What organisations can do
To defend against these attacks, organisations must rethink their approach to trust. It is no longer enough to assume that packages from public registries are safe. Several measures can mitigate risk:
- Implement software composition analysis (SCA): Tools that scan dependencies for known vulnerabilities and malicious patterns.
- Use private registries: Maintain curated mirrors of approved packages to reduce exposure to newly uploaded malicious versions.
- Enforce code signing: Require that all packages come with a verified digital signature from their publisher.
- Isolate build environments: Run CI/CD pipelines in sandboxed containers with restricted network access.
- Human oversight of AI agents: Review all code and package installs suggested by AI tools before deployment.

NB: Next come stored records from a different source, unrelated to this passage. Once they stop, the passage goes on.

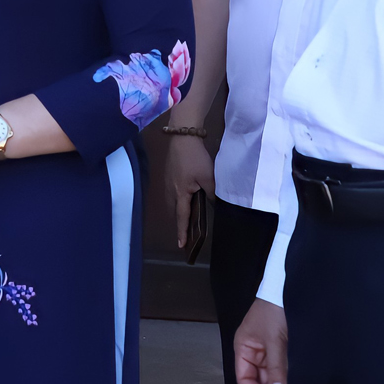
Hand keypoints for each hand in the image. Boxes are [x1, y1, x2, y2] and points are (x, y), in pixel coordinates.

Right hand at [165, 132, 215, 249]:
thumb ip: (212, 193)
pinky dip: (178, 202)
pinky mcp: (169, 175)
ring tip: (186, 220)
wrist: (182, 137)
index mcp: (181, 193)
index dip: (182, 232)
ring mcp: (168, 182)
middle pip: (175, 212)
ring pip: (173, 203)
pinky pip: (172, 194)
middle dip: (179, 224)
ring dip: (178, 212)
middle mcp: (171, 190)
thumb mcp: (208, 177)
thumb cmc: (195, 158)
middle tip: (186, 235)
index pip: (182, 217)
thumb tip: (215, 204)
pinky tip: (185, 199)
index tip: (181, 245)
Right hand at [234, 299, 287, 383]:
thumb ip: (275, 369)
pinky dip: (286, 378)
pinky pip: (281, 369)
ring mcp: (268, 352)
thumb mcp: (274, 341)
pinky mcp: (281, 350)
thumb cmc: (273, 309)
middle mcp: (254, 352)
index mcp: (243, 348)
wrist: (288, 292)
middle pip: (258, 380)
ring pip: (271, 376)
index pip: (244, 378)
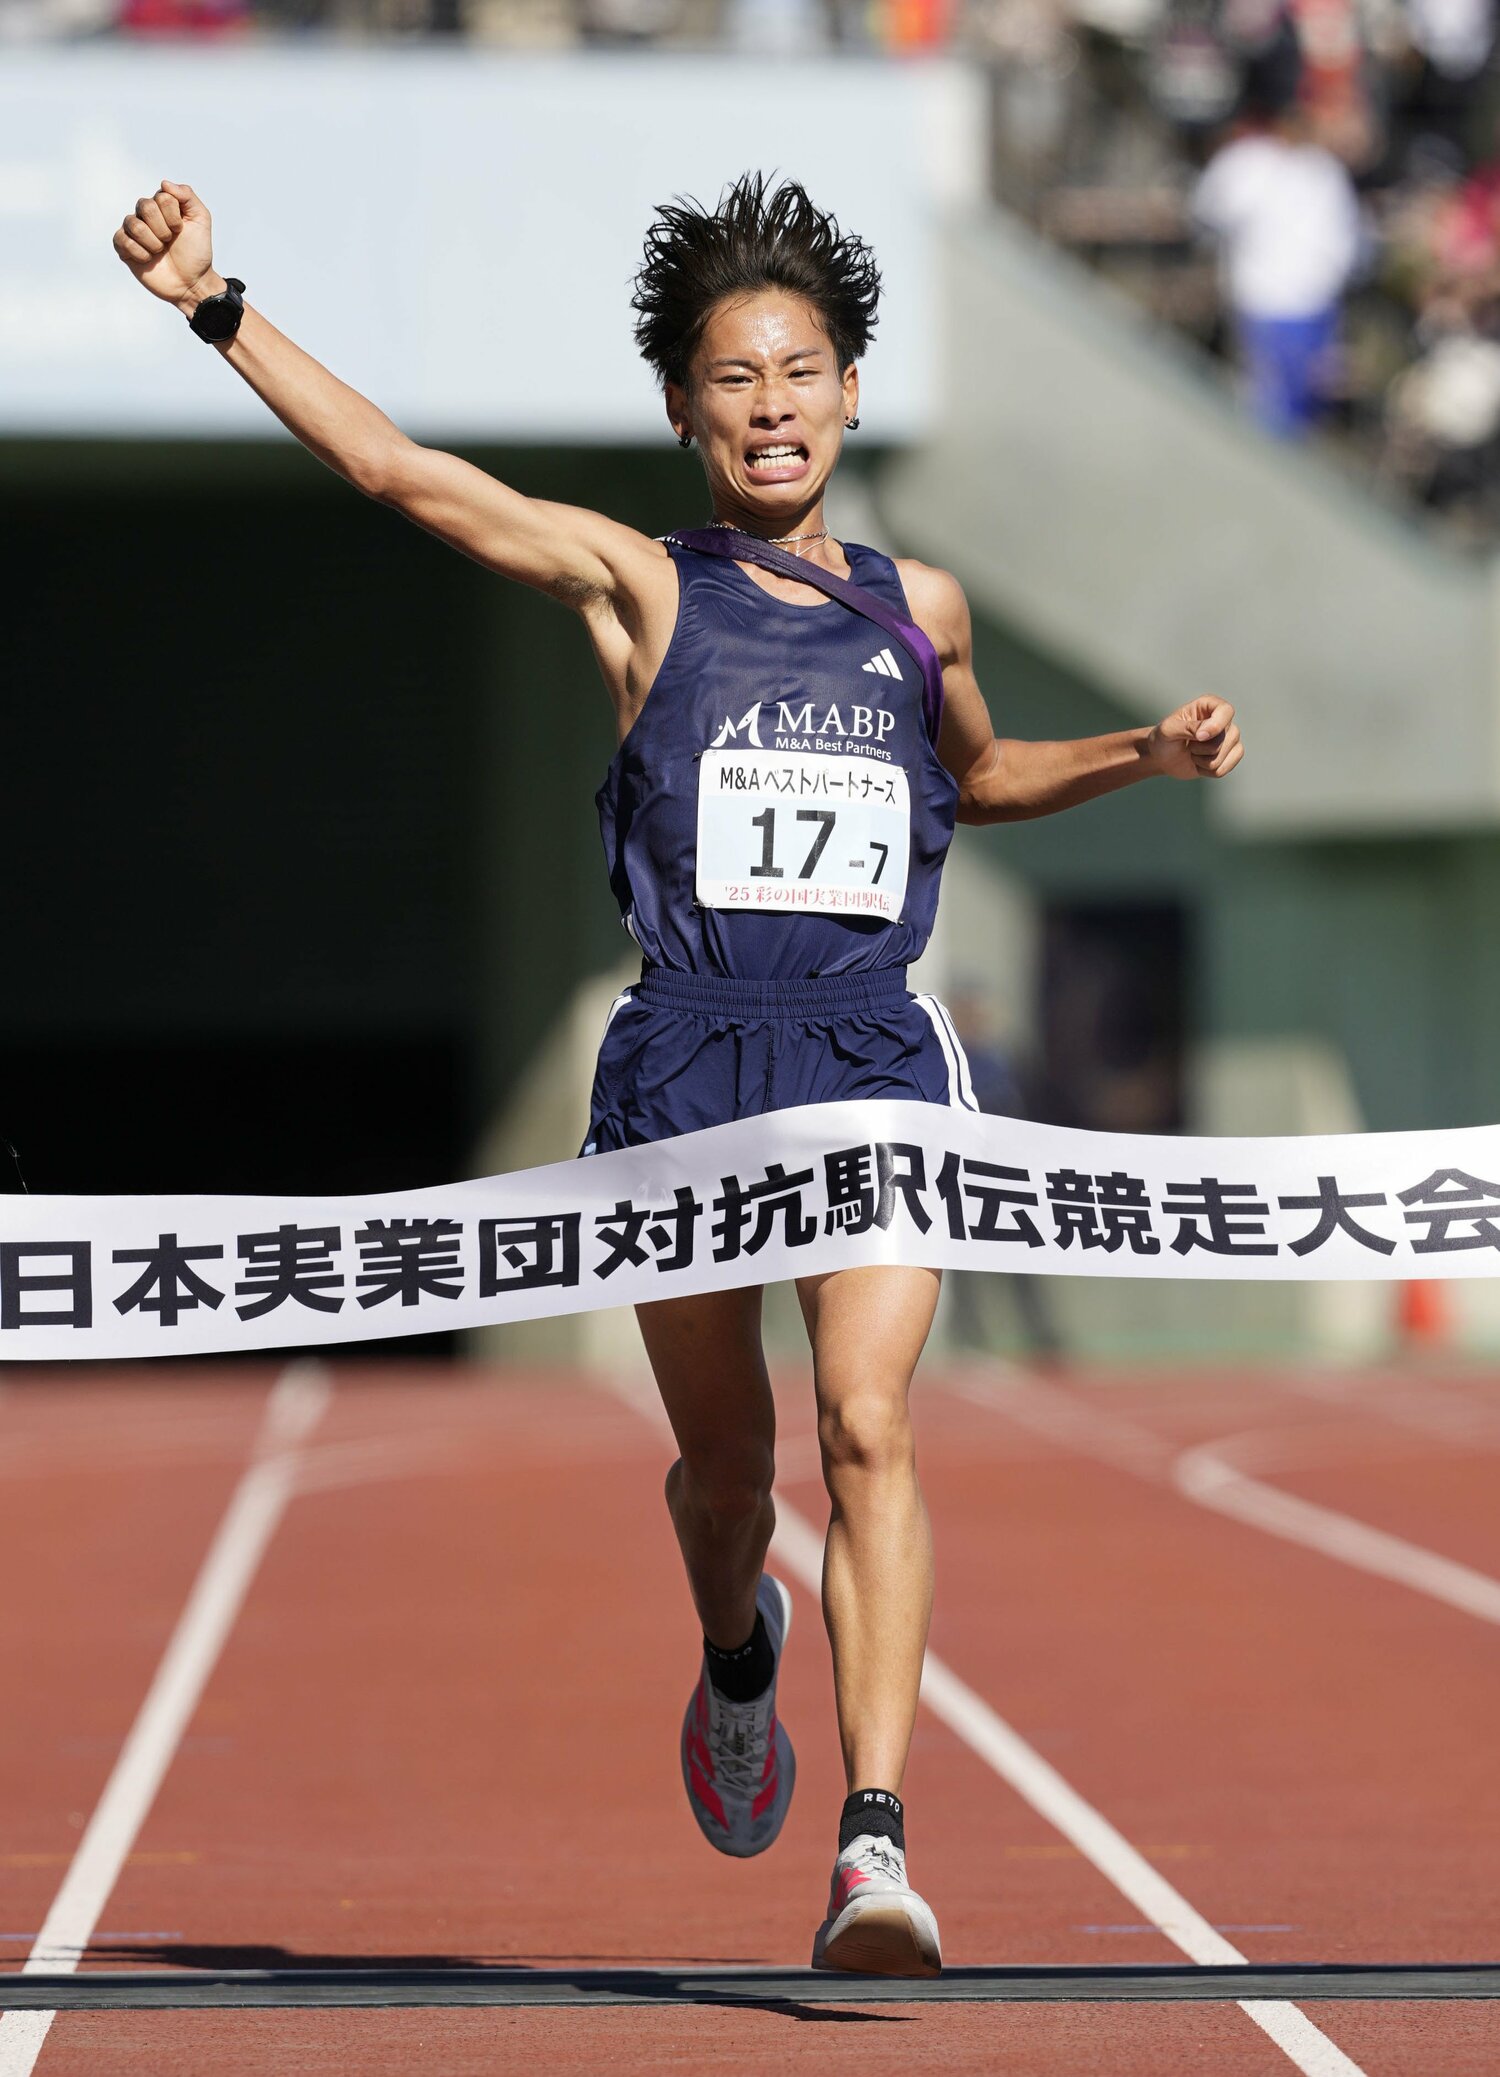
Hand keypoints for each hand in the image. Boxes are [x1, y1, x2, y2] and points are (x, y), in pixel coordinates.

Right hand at [112, 180, 222, 314]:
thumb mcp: (201, 220)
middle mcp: (145, 214)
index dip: (174, 217)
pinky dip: (140, 253)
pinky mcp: (124, 247)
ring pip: (134, 224)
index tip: (181, 230)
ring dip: (153, 243)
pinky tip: (148, 259)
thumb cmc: (197, 252)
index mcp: (162, 204)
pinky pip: (122, 240)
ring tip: (160, 251)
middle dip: (163, 229)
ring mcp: (133, 230)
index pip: (162, 197)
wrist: (192, 282)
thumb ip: (187, 195)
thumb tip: (164, 183)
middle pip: (145, 206)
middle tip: (170, 241)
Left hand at [1147, 697, 1243, 781]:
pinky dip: (1207, 772)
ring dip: (1203, 761)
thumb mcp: (1168, 730)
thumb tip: (1206, 733)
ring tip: (1193, 753)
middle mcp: (1223, 719)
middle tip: (1188, 744)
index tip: (1198, 737)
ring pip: (1224, 756)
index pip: (1226, 711)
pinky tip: (1199, 764)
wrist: (1162, 758)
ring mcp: (1230, 738)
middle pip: (1225, 738)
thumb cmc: (1164, 739)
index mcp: (1209, 705)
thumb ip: (1187, 728)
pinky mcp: (1231, 756)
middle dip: (1201, 748)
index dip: (1216, 726)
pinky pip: (1224, 769)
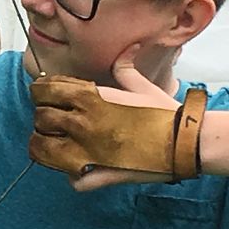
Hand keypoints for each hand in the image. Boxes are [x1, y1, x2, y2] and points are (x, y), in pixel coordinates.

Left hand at [30, 45, 189, 191]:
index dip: (43, 94)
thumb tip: (129, 48)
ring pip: (45, 150)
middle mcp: (84, 122)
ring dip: (48, 148)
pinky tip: (80, 171)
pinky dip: (73, 177)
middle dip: (44, 120)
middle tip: (54, 123)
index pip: (47, 91)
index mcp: (91, 98)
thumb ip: (126, 69)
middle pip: (41, 119)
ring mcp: (89, 150)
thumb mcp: (142, 87)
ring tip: (58, 148)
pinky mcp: (100, 174)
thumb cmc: (165, 112)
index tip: (48, 98)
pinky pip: (73, 180)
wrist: (187, 140)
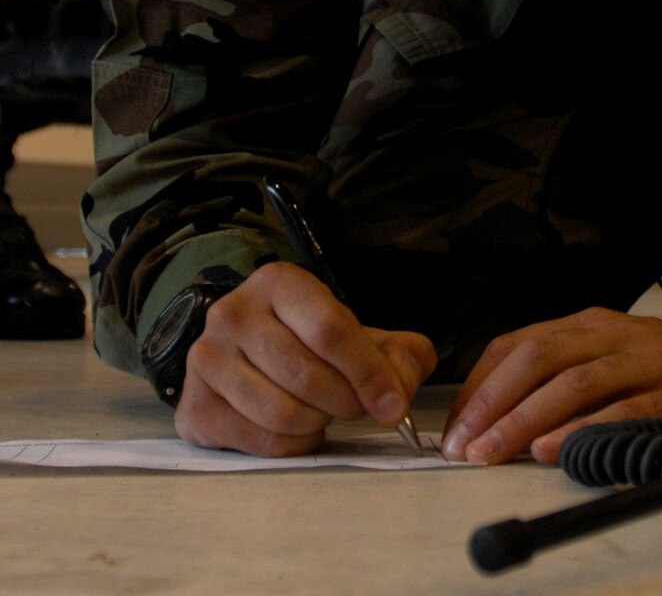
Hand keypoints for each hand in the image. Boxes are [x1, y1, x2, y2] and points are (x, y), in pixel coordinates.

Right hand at [175, 261, 435, 455]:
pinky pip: (259, 441)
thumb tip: (395, 397)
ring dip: (318, 424)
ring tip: (323, 412)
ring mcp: (206, 360)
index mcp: (280, 283)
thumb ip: (401, 356)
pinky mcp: (193, 406)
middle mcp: (233, 314)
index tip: (392, 406)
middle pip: (307, 376)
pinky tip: (297, 429)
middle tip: (357, 408)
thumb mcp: (367, 335)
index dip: (369, 374)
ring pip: (281, 413)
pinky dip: (293, 445)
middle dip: (347, 402)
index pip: (331, 331)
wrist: (251, 356)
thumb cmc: (317, 344)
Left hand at [440, 313, 661, 465]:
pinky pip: (625, 409)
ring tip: (495, 451)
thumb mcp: (615, 357)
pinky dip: (585, 429)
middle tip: (465, 443)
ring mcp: (651, 360)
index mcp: (594, 325)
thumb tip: (494, 417)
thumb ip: (565, 375)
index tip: (456, 424)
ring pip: (576, 381)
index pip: (519, 344)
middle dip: (494, 402)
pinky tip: (555, 448)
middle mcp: (618, 335)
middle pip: (540, 358)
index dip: (480, 385)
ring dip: (527, 418)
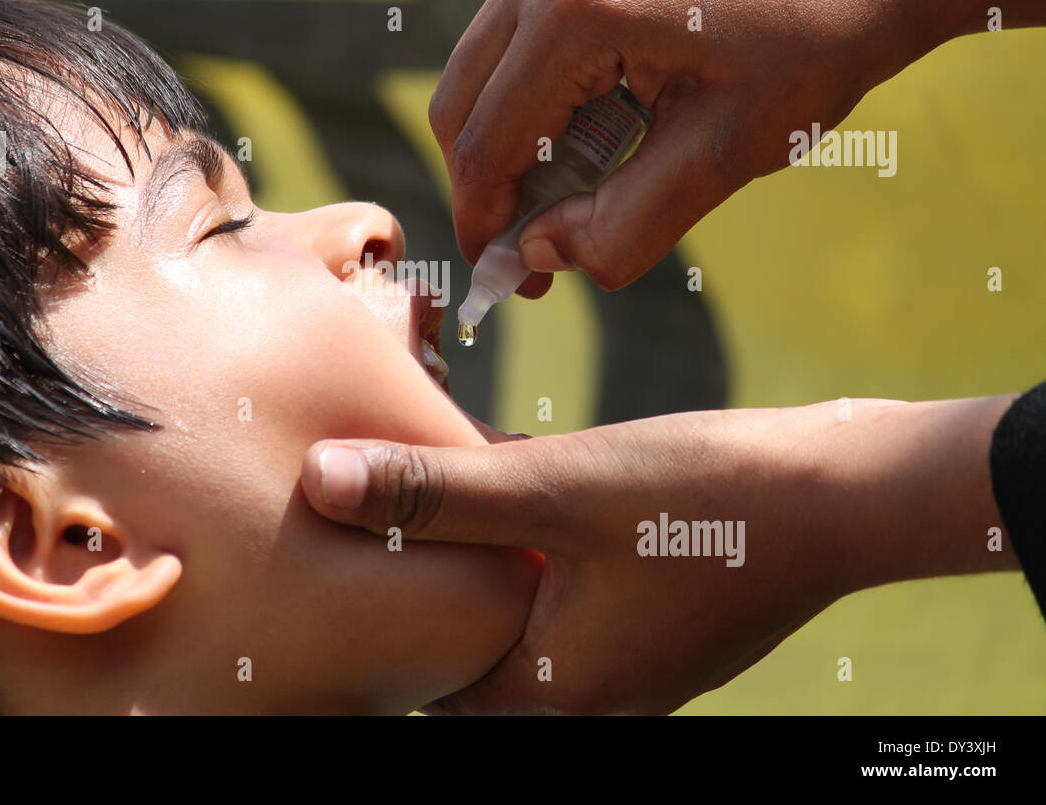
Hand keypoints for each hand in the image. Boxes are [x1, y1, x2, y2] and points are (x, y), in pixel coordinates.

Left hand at [299, 396, 1015, 713]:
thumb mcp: (554, 488)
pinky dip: (532, 542)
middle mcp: (589, 692)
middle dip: (428, 574)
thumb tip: (317, 482)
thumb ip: (435, 492)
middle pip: (473, 639)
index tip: (336, 551)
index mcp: (554, 688)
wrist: (844, 494)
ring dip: (481, 549)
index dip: (378, 611)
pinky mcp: (653, 618)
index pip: (428, 675)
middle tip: (374, 508)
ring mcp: (628, 660)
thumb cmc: (702, 498)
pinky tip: (509, 470)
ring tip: (431, 479)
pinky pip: (566, 589)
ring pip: (519, 607)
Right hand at [431, 0, 1045, 292]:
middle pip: (462, 100)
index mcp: (577, 9)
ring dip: (515, 140)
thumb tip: (542, 257)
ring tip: (581, 191)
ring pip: (485, 67)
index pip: (485, 141)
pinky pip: (522, 33)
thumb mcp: (724, 154)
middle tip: (537, 246)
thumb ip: (621, 224)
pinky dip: (540, 94)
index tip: (504, 278)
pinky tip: (601, 128)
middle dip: (490, 184)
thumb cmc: (824, 41)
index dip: (485, 222)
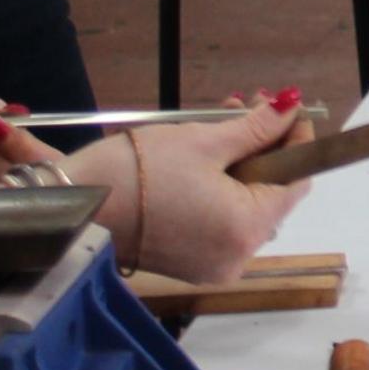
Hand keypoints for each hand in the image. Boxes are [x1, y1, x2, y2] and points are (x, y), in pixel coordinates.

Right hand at [80, 97, 312, 285]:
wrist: (73, 209)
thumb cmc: (136, 171)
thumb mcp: (202, 141)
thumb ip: (255, 127)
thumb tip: (291, 106)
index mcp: (247, 229)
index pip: (295, 182)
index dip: (295, 142)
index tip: (286, 110)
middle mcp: (238, 257)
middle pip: (270, 194)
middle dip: (262, 146)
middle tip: (247, 105)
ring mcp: (214, 264)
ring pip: (244, 205)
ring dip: (239, 163)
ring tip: (222, 121)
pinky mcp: (190, 263)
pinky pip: (220, 221)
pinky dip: (220, 189)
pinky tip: (205, 156)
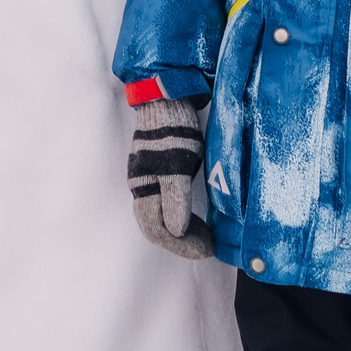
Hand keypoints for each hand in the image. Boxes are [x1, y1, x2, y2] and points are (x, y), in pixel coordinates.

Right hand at [128, 95, 214, 259]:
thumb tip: (176, 231)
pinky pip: (162, 207)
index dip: (183, 246)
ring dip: (181, 233)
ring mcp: (146, 181)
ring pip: (158, 219)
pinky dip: (179, 219)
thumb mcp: (178, 166)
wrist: (167, 101)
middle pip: (156, 229)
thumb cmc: (174, 132)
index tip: (208, 249)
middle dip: (182, 244)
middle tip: (208, 247)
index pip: (158, 230)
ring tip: (204, 235)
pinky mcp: (154, 173)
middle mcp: (141, 188)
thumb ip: (175, 198)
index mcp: (145, 189)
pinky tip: (193, 217)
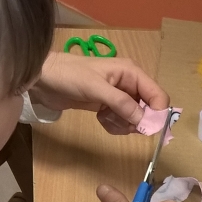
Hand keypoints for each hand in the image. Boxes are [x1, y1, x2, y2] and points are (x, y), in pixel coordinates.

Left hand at [33, 52, 168, 134]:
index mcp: (131, 73)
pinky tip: (100, 119)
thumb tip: (144, 120)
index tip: (147, 129)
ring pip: (135, 118)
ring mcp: (119, 96)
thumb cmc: (69, 76)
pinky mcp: (108, 106)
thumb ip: (121, 103)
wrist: (43, 79)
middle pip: (148, 109)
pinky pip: (122, 121)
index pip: (158, 95)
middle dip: (137, 121)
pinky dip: (114, 125)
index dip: (158, 113)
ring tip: (105, 118)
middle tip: (121, 124)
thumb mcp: (96, 88)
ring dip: (123, 124)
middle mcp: (129, 84)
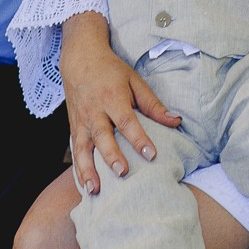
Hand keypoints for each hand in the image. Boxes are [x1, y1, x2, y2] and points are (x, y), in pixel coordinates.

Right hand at [59, 13, 181, 193]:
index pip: (127, 121)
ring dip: (87, 170)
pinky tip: (84, 185)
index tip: (151, 155)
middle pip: (102, 136)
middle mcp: (94, 111)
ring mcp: (80, 121)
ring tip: (95, 190)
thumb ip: (153, 104)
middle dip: (112, 156)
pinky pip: (74, 150)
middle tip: (123, 173)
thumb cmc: (111, 71)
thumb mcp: (135, 81)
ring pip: (82, 148)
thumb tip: (176, 121)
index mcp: (113, 98)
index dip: (139, 138)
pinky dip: (78, 169)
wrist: (79, 59)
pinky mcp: (72, 128)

- Monitor for behavioral anomalies: Detect unusual outbound network connections or file modifications that may indicate a compromise.
Furthermore, the industry as a whole needs to shift its mindset. As one security bulletin observed, “legitimate” is not the same as “safe.” Platforms like npm, PyPI, and even AI chat services must implement proactive measures such as automated malware scanning, reputation scoring, and rapid takedown procedures. Users, in turn, must adopt a default posture of skepticism, treating every package installation as a potential security event.
The recent campaigns underscore that the weakest link in the security chain is often human nature: our tendency to trust what is familiar and widely used. Attackers are exploiting that trust systematically. Until the software ecosystem adapts, these attacks will only grow in frequency and sophistication.